## Set task
Could you reproduce the following listing line for line, with every character left unchanged?

## Data section

..........

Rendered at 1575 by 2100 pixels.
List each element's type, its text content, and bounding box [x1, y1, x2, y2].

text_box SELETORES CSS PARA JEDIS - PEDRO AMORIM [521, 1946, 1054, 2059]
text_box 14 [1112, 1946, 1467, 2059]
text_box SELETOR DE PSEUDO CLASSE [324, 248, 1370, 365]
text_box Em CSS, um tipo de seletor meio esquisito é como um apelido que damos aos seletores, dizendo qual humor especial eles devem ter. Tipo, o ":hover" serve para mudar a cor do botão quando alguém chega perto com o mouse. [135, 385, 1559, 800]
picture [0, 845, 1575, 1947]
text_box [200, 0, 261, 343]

..........

## Task output
Rendered at 1575 by 2100 pixels.
List each element's type, its text content, and bounding box [x1, y1, x2, y2].

text_box SELETORES CSS PARA JEDIS - PEDRO AMORIM [521, 1946, 1054, 2059]
text_box 14 [1112, 1946, 1467, 2059]
text_box SELETOR DE PSEUDO CLASSE [324, 248, 1370, 365]
text_box Em CSS, um tipo de seletor meio esquisito é como um apelido que damos aos seletores, dizendo qual humor especial eles devem ter. Tipo, o ":hover" serve para mudar a cor do botão quando alguém chega perto com o mouse. [135, 385, 1559, 800]
picture [0, 845, 1575, 1947]
text_box [200, 0, 261, 343]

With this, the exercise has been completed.